I got my bath, and then Maisy helped me to my bed and I slept most of the rest of the day away. I think Doc put something into those shots to make me sleep a lot, that day, to be honest, but it definitely helped. When I got up the next morning, I was refreshed, and ready to put out my best, “Merry Christmas!” and “Ho, ho, ho,” performance yet!
Keith and Naoma came to pick us up, and I could tell they were both surprised at Maisy, but I was delighted to see that they had Colton with them.
“After you caught the killer,” Keith said, “I told Chief Rodgers that I was Colton's father, and we produced the paternity test we'd gotten done when I came clean to Naoma about it, just to be certain. He got Judge Bailey on the phone and set up an emergency hearing, and we were granted temporary custody of Colton, pending a final hearing next month.”
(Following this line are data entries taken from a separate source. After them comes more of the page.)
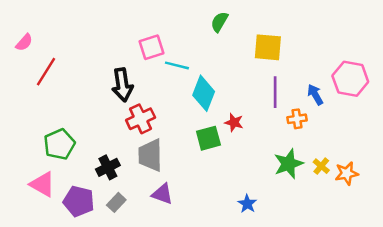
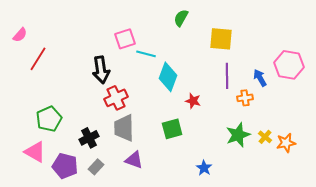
green square: (208, 138) -> (172, 129), moved

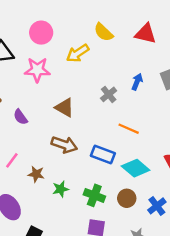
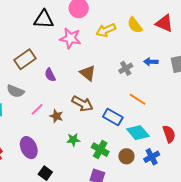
yellow semicircle: (103, 32) -> (135, 25), moved
blue arrow: (137, 82) -> (151, 62), turned -120
brown star: (36, 174) -> (56, 116), moved
blue cross: (157, 206) -> (152, 157), moved

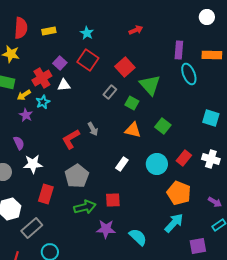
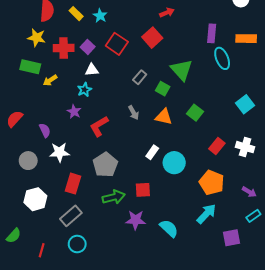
yellow rectangle: (49, 31) -> (76, 14), turned 56
cyan star: (87, 33) -> (100, 16), moved
red square: (125, 67) -> (152, 38), moved
red cross: (42, 78) -> (64, 48), moved, turned 30
cyan star: (43, 102) -> (84, 90), moved
purple star: (26, 115) -> (74, 112), moved
cyan square: (211, 118) -> (245, 104), turned 36
gray arrow: (93, 129) -> (133, 113), moved
cyan circle: (157, 164) -> (174, 163), moved
gray rectangle: (32, 228) -> (71, 216), moved

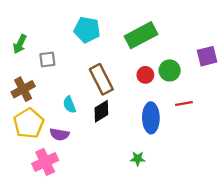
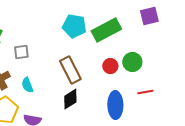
cyan pentagon: (87, 30) -> (74, 26), moved
purple square: (207, 56) -> (149, 16), moved
cyan semicircle: (69, 105) -> (27, 85), moved

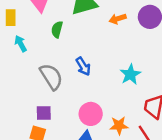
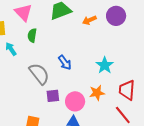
green semicircle: (57, 29) -> (32, 35), moved
purple square: (44, 113) -> (53, 96), moved
orange star: (119, 126) -> (97, 93), moved

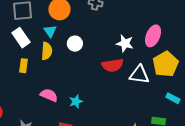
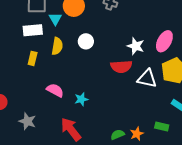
cyan triangle: (50, 31) -> (55, 19), moved
white rectangle: (21, 38) -> (33, 30), turned -66

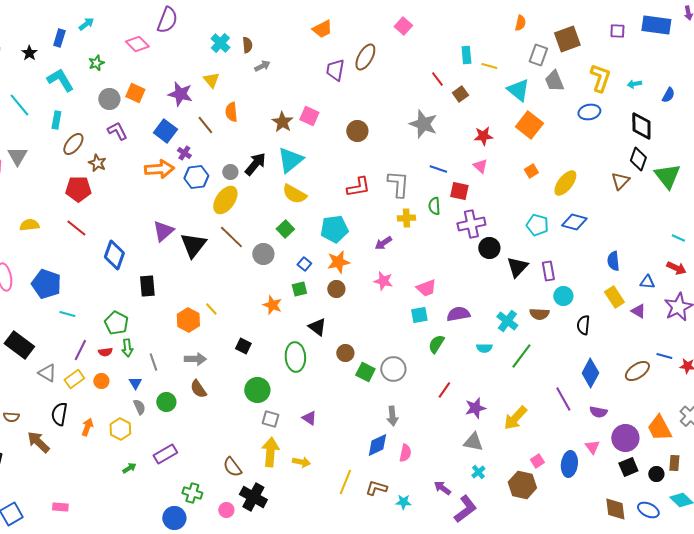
I hugged them both, wincing as I did so. “That is wonderful,” I said. “I know Colton is going to have a rough time for a while, but at least he knows now who you are. How did your girls take the news?”
Naoma laughed. “Them? They're overjoyed! They now have a brother to pick on, and they've already gotten started!”
“That trash man was arrested, and after a couple of hours of being questioned, he confessed to killing Brenda,” Keith told me. “Seems he'd had a real thing for her, and went to her house the other night to tell her about it, drunk and out of his mind. When she rejected him, he just went berserk, and stabbed her over and over. When he left, he said she was still on the floor, and he thought she was dead already, but somehow she got up and ran out where you found her. If she hadn’t, little Colton would have found her in the morning, Dex. That would've been awful.”